Radioactive milk linked to the Japan nuclear crisis has been detected in samples from California and Washington State. But the amounts are so tiny that they pose no health risk, officials say.
Low levels of iodine-131 have been detected in radioactive milk samples from Spokane, Wash., and at a dairy in San Luis Obispo County, Calif. But the amounts are so low that they pose no health risk, report the Environmental Protection Agency and the US Food and Drug Administration.
Federal and state government scientists believe slight amounts of radioactive material from the Fukushima Daiichi nuclear reactors damaged in the recent earthquake and tsunami drifted over parts of North America, settling on grass and other feed crops eaten by milk cows.

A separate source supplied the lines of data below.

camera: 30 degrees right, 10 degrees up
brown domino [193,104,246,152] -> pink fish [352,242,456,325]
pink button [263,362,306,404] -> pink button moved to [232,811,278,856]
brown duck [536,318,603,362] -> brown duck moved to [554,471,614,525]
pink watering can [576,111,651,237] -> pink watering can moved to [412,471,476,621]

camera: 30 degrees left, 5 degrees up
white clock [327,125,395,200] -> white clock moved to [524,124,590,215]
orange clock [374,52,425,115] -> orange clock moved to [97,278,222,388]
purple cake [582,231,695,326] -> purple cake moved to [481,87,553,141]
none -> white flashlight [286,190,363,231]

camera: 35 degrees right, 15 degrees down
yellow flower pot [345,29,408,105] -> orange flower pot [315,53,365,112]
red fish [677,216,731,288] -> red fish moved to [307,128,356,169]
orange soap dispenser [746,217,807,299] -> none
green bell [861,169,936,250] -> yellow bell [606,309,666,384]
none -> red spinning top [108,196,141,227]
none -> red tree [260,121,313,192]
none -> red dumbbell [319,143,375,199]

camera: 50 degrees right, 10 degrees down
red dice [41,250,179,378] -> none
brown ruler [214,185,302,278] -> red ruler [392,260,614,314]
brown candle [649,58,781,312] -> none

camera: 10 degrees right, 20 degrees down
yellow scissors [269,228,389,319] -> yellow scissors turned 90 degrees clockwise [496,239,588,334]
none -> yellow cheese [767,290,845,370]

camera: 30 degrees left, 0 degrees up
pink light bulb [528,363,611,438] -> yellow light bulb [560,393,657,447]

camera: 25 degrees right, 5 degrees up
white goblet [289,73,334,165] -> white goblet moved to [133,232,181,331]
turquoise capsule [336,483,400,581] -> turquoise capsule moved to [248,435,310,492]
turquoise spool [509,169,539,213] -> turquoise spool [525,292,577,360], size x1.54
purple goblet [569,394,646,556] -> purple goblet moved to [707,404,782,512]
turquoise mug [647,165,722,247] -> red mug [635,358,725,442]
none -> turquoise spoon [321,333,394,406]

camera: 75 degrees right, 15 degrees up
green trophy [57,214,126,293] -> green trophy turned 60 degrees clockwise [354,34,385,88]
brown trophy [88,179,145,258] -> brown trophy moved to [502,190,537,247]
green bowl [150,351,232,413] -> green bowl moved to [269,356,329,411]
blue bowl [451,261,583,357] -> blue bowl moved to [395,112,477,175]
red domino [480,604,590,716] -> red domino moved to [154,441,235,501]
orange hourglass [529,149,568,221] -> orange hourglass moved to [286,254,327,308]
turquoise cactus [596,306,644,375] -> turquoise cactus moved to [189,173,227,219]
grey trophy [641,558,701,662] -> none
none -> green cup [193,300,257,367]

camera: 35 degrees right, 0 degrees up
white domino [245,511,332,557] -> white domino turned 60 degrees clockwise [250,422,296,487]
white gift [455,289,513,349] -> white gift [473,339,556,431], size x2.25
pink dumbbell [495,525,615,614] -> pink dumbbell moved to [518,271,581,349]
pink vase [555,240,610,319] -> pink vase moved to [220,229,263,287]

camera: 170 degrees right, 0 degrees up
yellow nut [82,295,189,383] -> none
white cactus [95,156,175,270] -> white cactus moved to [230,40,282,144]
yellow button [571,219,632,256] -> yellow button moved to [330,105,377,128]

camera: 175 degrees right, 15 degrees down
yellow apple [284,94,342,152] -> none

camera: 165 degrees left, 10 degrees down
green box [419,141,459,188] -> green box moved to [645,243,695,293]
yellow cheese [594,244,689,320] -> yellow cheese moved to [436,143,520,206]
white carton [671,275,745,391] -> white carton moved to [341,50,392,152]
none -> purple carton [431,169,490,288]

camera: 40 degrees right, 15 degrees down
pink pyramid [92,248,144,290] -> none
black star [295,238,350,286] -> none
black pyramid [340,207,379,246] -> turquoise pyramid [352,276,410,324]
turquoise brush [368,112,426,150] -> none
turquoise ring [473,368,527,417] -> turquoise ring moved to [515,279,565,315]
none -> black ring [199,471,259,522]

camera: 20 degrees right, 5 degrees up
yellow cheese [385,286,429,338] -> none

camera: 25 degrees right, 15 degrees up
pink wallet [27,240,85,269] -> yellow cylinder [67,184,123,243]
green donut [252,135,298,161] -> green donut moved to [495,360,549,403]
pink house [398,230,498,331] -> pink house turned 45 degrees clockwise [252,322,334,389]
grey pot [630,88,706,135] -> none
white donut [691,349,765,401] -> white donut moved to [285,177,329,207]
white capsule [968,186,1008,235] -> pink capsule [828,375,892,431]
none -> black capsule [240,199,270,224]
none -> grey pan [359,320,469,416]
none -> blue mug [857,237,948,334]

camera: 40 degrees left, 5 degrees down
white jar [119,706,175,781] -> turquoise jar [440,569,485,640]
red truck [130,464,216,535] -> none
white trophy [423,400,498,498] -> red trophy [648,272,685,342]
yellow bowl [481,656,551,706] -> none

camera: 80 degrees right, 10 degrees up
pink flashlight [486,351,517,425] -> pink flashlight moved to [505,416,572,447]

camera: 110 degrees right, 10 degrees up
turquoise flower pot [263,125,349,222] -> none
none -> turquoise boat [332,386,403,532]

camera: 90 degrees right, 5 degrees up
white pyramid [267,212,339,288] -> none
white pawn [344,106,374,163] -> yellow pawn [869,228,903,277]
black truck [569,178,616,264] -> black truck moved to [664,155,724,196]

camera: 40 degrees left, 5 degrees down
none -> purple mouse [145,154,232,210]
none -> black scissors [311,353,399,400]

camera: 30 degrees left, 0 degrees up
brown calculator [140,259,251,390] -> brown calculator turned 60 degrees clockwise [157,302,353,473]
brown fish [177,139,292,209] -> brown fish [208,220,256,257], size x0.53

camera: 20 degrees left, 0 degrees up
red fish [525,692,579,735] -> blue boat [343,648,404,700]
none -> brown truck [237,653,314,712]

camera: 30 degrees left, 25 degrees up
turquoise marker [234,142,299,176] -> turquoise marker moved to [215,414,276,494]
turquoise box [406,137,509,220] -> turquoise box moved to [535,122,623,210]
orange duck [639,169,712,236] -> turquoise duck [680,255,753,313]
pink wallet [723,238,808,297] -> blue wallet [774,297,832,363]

But the amount of radioactive iodine-131 detected in milk is more than 5,000 times lower than what the FDA calls the “Derived Intervention Level” – the concentration of radionuclide activity adopted by the FDA to help determine whether domestically-produced food or food imported into the US presents a safety concern.
“These types of findings are to be expected in the coming days and are far below levels of public health concern, including for infants and children,” the EPA and the FDA said in a joint statement Wednesday. “Iodine-131 has a very short half-life of approximately eight days, and the level detected in milk and milk products is therefore expected to drop relatively quickly.”